From: David F Chambers, Sladeburn Drive, Northallerton.
i READ with interest the article by Jim Dick (Yorkshire Post, November 14) in praise of Hull’s industrial prospects and noting its historical family enterprises.
It seemed a little unfair in this respect not to have included the business set up in 1861 by Joseph Henry Fenner, which by all accounts is today forging ahead as never before, acquiring business worldwide and maintaining profits.
The omission, I fear, may well be on account of one of Fenners’ best known products being the conveyor belt, essential in the mining of coal, which in the best circles nowadays is regarded as virtually an illicit substance.
In a few years’ time, when even Chris Huhne has despaired of wind power, I imagine the demand for coal will be undiminished.
Leaving the factor of wind power thankfully to one side, I gladly share Mr Dick’s confidence in Hull’s other future prospects, whether “green” or otherwise.
From: Ian W Murdoch, Spring Hill, Welbury, Northallerton.
YOU had a brief announcement of a further offshore wind generation facility off the Withernsea coast, which carried a misleading statement on the number of homes which the installation would supply with electricity (Yorkshire Post, November 30).
Your report should have made it clear that the 80 turbines of 245MW capacity will need to operate at a steady load factor of 32.8 per cent to provide power to about 150,000 homes.
As the Government’s own figures show that offshore wind turbines have only averaged 22.8 per cent over the last seven years, it would interesting to know what miracle Dong Energy are to work to boost the wind strength off Withernsea by almost 50 per cent.
These claims are based on an average figure over a year, and it now clear that the output will vary enormously hour by hour, and the only way any of the 150,000 homes can be guaranteed their electricity supply, will be for the wind installation to be backed up by stand-by fossil fuel generators.
From: Gordon Lawrence, Stumperlowe View, Sheffield.
THE Government’s programme to pursue its obsession with climate change is now causing widespread disquiet as carbon capture and other schemes impact negatively on the economy and people’s welfare.
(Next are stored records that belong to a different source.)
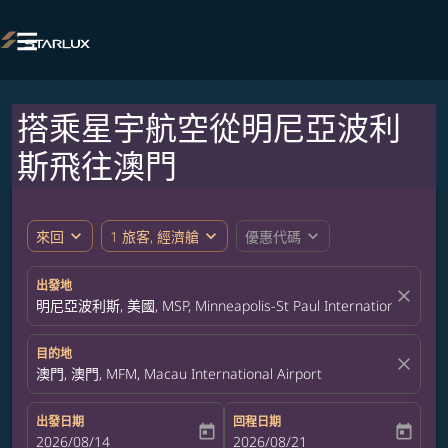

搭乘星宇航空從明尼亞波利
斯飛往澳門
expand_more
expand_more
expand_more
來回
1 旅客, 經濟艙
優惠代碼
出發地
close
明尼亞波利斯, 美國, MSP, Minneapolis-St Paul International Airpor
目的地
close
澳門, 澳門, MFM, Macau International Airport
出發日期
回程日期
today
today
fc-booking-departure-date-aria-label
2026/08/14
fc-booking-return-date-aria-label
2026/08/21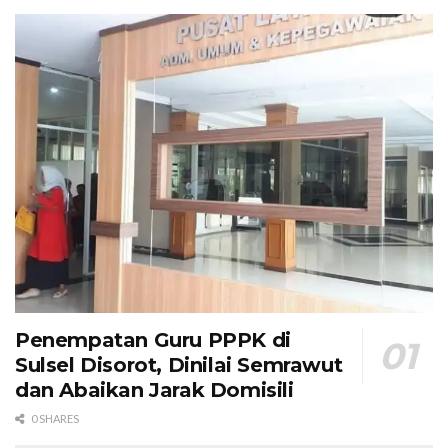
Penempatan Guru PPPK di
Sulsel Disorot, Dinilai Semrawut
dan Abaikan Jarak Domisili
0 SHARES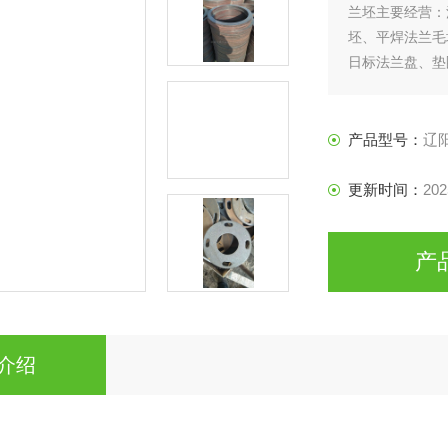
兰坯主要经营：
坯、平焊法兰毛
日标法兰盘、垫
产品型号：
辽
更新时间：
202
产
介绍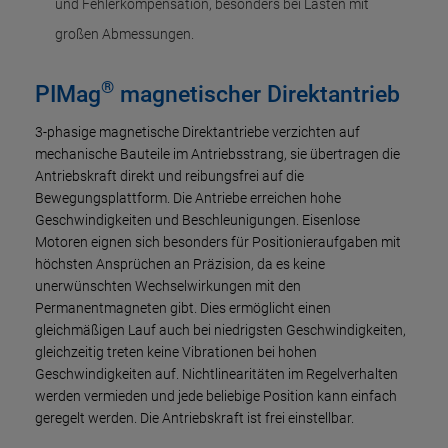
und Fehlerkompensation, besonders bei Lasten mit
großen Abmessungen.
®
PIMag
magnetischer Direktantrieb
3-phasige magnetische Direktantriebe verzichten auf
mechanische Bauteile im Antriebsstrang, sie übertragen die
Antriebskraft direkt und reibungsfrei auf die
Bewegungsplattform. Die Antriebe erreichen hohe
Geschwindigkeiten und Beschleunigungen. Eisenlose
Motoren eignen sich besonders für Positionieraufgaben mit
höchsten Ansprüchen an Präzision, da es keine
unerwünschten Wechselwirkungen mit den
Permanentmagneten gibt. Dies ermöglicht einen
gleichmäßigen Lauf auch bei niedrigsten Geschwindigkeiten,
gleichzeitig treten keine Vibrationen bei hohen
Geschwindigkeiten auf. Nichtlinearitäten im Regelverhalten
werden vermieden und jede beliebige Position kann einfach
geregelt werden. Die Antriebskraft ist frei einstellbar.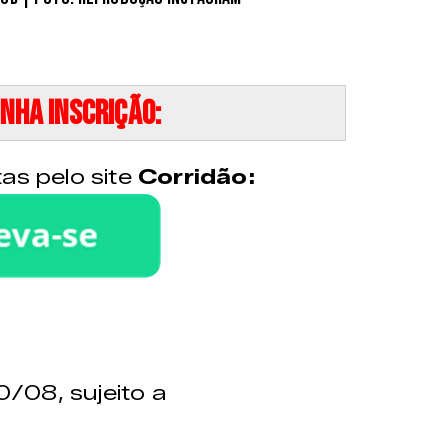
nha inscrição:
as pelo site
Corridão:
0/08, sujeito a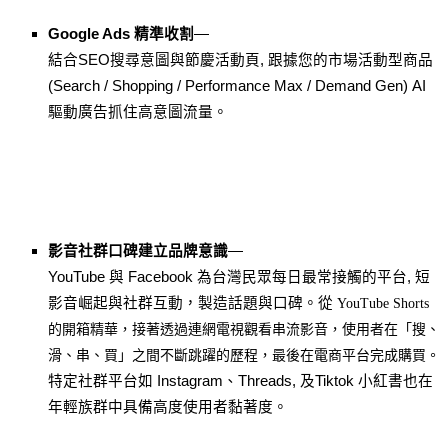
Google Ads 精準收割
—
結合SEO搜尋意圖與節慶活動頁, 跟據您的市場活動型商品 
(Search / Shopping / Performance Max / Demand Gen) AI 
驅動廣告抓住高意圖流量。
影音社群口碑建立品牌意識
—
YouTube 與 Facebook 為台灣民眾每日最常接觸的平台, 短
影音崛起與社群互動，製造話題與口碑。從 
YouTube Shorts 
的開箱精華，接著透過連網電視觀看串流影音，使用者在「搜、
滑、串、買」之間不斷跳躍的歷程，最後在電商平台完成購買。
特定社群平台如 Instagram、Threads, 及Tiktok 小紅書也在
年輕族群中具備高度使用者黏著度。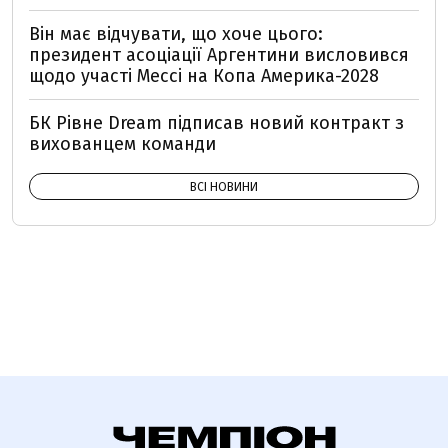
Він має відчувати, що хоче цього:
президент асоціації Аргентини висловився
щодо участі Мессі на Копа Америка-2028
БК Рівне Dream підписав новий контракт з
вихованцем команди
ВСІ НОВИНИ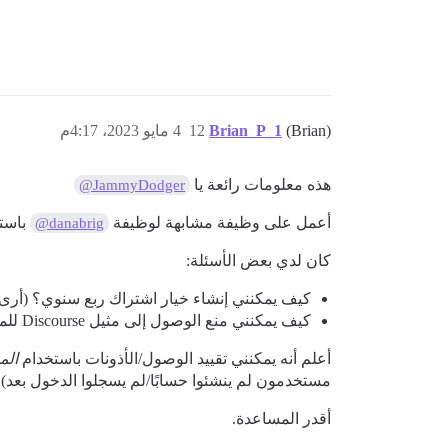
(Brian)
Brian_P_1
12
4 مايو 2023، 4:17م
هذه معلومات رائعة يا
@JammyDodger
أعمل على وظيفة مشابهة لوظيفة
باستخدام qSp
@danabrig
كان لدي بعض الأسئلة:
كيف يمكنني إنشاء خيار اشتراك ربع سنوي؟ (أرى
كيف يمكنني منع الوصول إلى مثيل Discourse للمشتركين غير الأعضاء (أي الأعضاء)؟
أعلم أنه يمكنني تقييد الوصول/الأذونات باستخدام
الم
مستخدمون لم ينشئوا حسابًا/لم يسجلوا الدخول بعد).
أقدر المساعدة.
The outlook, indeed, looks grim for, in 10 year’s time, green taxes will amount to a third of energy prices. Vital economic growth, too, is being stifled.
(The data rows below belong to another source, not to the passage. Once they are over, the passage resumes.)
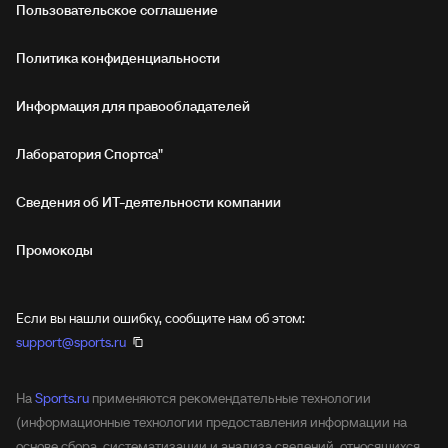
Пользовательское соглашение
Политика конфиденциальности
Информация для правообладателей
Лаборатория Спортса"
Сведения об ИТ‑деятельности компании
Промокоды
Если вы нашли ошибку, сообщите нам об этом:
support@sports.ru
На
Sports.ru
применяются рекомендательные технологии
(информационные технологии предоставления информации на
основе сбора, систематизации и анализа сведений, относящихся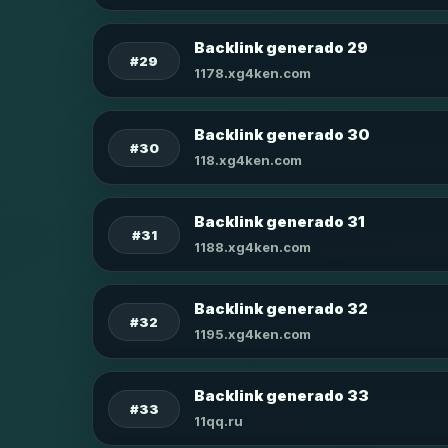
Backlink generado 29
#29
1178.xg4ken.com
Backlink generado 30
#30
118.xg4ken.com
Backlink generado 31
#31
1188.xg4ken.com
Backlink generado 32
#32
1195.xg4ken.com
Backlink generado 33
#33
11qq.ru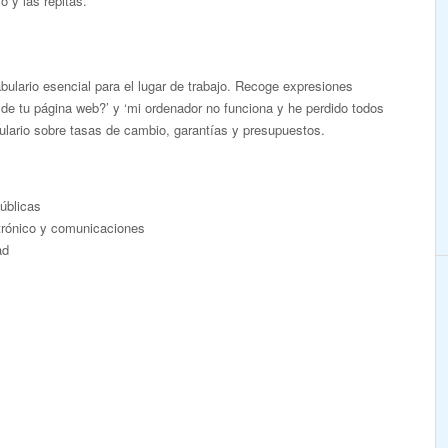
 y las repitas.
ulario esencial para el lugar de trabajo. Recoge expresiones
 de tu página web?’ y ‘mi ordenador no funciona y he perdido todos
ulario sobre tasas de cambio, garantías y presupuestos.
públicas
ctrónico y comunicaciones
ad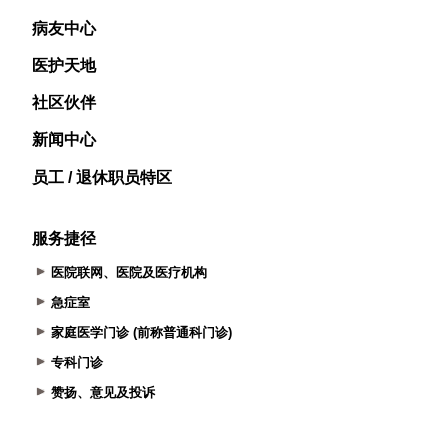
病友中心
医护天地
社区伙伴
新闻中心
员工 / 退休职员特区
服务捷径
医院联网、医院及医疗机构
急症室
家庭医学门诊 (前称普通科门诊)
专科门诊
赞扬、意见及投诉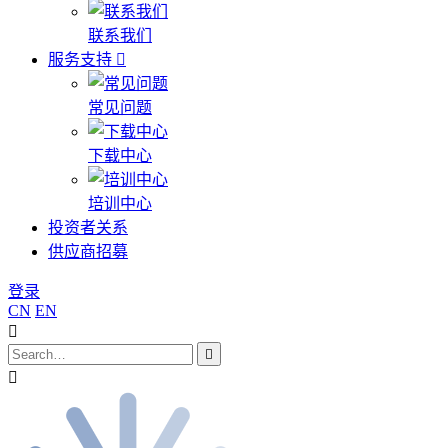
联系我们
服务支持
常见问题
下载中心
培训中心
投资者关系
供应商招募
登录
CN
EN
An entire industry has developed on the back of the CO2 fixation that long ago attained an unstoppable momentum.
I’m no environmental reactionary; I welcome many of the reforms to conserve fossil fuels and protect rain forests.
By all means, go for insulating homes and reducing the pollution output of cars but at a time of financial mayhem, the expense and extent of most of the global targets, and our own over-ambitious commitment, is, on the basis of such an indeterminate debate, an enterprise loaded with highly predictable dangers and uninsured benefits.